Hide and Seek

The English writer Elizabeth Taylor drew on her real-life affair with the painter Ray Russell in her 1951 novel A Game of Hide and Seek, and earlier this year, in the introduction that I wrote to the New York Review Books Classics reprint, I mentioned this long-secret fact lying behind her fiction:

Taylor and Russell exchanged hundreds of letters. . . . She burned all the letters in her possession. “Every single loving word you have written to me is gone,” she wrote to him. “I cannot endure the thought of it. No one has ever written to me like that before, or said such wonderful things to me, & now I have nothing left.” She seems to have asked him to destroy hers as well, but he copied her early letters into a notebook before doing so, modestly changing some of the names as he transcribed. Later, apparently repenting of even this much discretion, he resumed saving the letters she sent. Their survival, and the fact of Taylor’s affair with Russell, was disclosed in Nicola Beauman’s 2009 biography, The Other Elizabeth Taylor.

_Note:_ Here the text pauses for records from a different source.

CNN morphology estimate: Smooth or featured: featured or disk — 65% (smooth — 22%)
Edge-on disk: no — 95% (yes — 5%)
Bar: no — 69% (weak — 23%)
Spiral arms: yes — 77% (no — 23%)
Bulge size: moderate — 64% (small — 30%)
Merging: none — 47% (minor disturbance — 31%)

Evidently Ray Russell saved Elizabeth Taylor’s books as well, because his collection of her works, including several inscribed by her to him, are now for sale from the London booksellers Bertram Rota Ltd. The inscriptions seem quite formal. “Ray from Elizabeth,” most of them read. The fact that Russell kept twenty-four of her books seems more revealing. Beauman wrote in her biography that Russell “never fully accepted that [Taylor] had broken with him.”

An Introduction to “A Game of Hide-and-Seek”

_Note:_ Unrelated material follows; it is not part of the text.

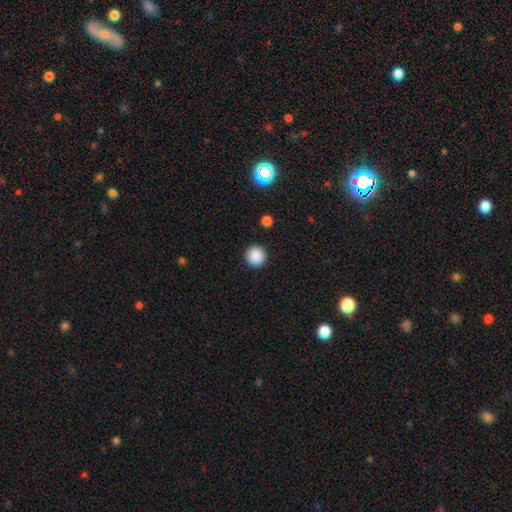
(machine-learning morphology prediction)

New York Review Books is reprinting Elizabeth Taylor’s 1951 novel A Game of Hide-and-Seek, and I’ve written the introduction. The book is scheduled to be released on the topical date of February 15, but you don’t need to wait: It seems to be for sale already at the NYRB site, it was written up in an essay by Christopher Beha in this weekend’s New York Times Book Review, and you can read my introduction for free in Google Books.

A few early, expensive comments by the novel about the other talent in the room

I recently read a stack of Elizabeth Taylor’s novels, in preparation for writing an introduction to her novel A Game of Hide-and-Seek, to be reprinted as an NYRB Classic in February. In one of her later novels, In a Summer Season, published in 1961, there is a description of the advent of television into an upper-middle-class British household, which strikes me as an early attempt by the novel to reckon with its new rival. I wonder if anyone has made a collection of such scenes.

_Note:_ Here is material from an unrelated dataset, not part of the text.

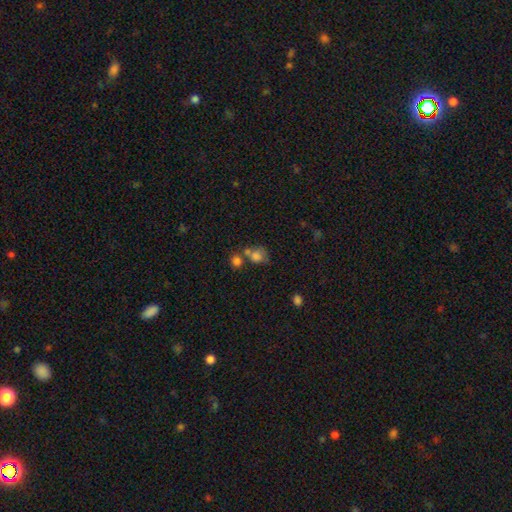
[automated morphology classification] Smooth or featured? smooth (76%)
How rounded? round (73%)
Merging? none (41%)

The book’s heroine is named Kate. Her adult son Tom lives with her, as does her second husband, Dermot, and an aunt named Ethel who tries to keep out of everyone’s way. The two men are to a certain extent allied against Kate in not-quite-reputable habits of leisure. Their unseemly alliance culminates in Tom’s purchase of a television set.

“Why can’t you read a book instead?” Kate asked [Tom]. She disdained such ways of passing time, not realising that she very seldom read herself these days and was just off for an evening in the pub with Dermot. Tom kept the television set in his bedroom and he and Dermot liked to sit there with curtains drawn against the sunshine, watching cowboy films. “Too good an evening to waste out of doors,” Dermot would say, taking a last glimpse out of the bedroom window while the set was warming up—Ethel’s dog lying on the hot gravel down there, a column of gnats dancing in the shaft of light under some trees and high above the trees some cirrus clouds paling and dissolving. “Right!” Tom would say, drawing up two uncomfortable bedroom chairs. On the screen, rods of light ran blindingly into one another, the picture steadied until they were able to see a packet of soap powder capering on tiny legs, singing a ditty. It then took a dive into a washing-machine, and a head of jostling bubbles, singing too, rose up.

The scene visible through the window is quiet enough to lend itself to a meditative description; the screen, by contrast, is too loud to meet with anything but sarcasm. But even more telling is the perfidy of Ethel, who means to resist but isn’t strong enough to.

Sometimes Ethel joined them, looking in with a trivial excuse, begging them not to stir and lingering to watch, but as if her attention was only momentarily caught. After hovering for a while, she gradually merged into the shadowy background and was forgotten, until at last, with sick-bed caution, she tiptoed away. Like hares before a serpent, Tom and Dermot sat rigid and in silence. From time to time, their hands groped on the floor for their glasses of light ale, their cigarettes burnt to their fingers.

A chapter or so later, after deprecating the television in a gossipy letter to a friend, Ethel is mesmerized by a broadcast of Swan Lake on ice.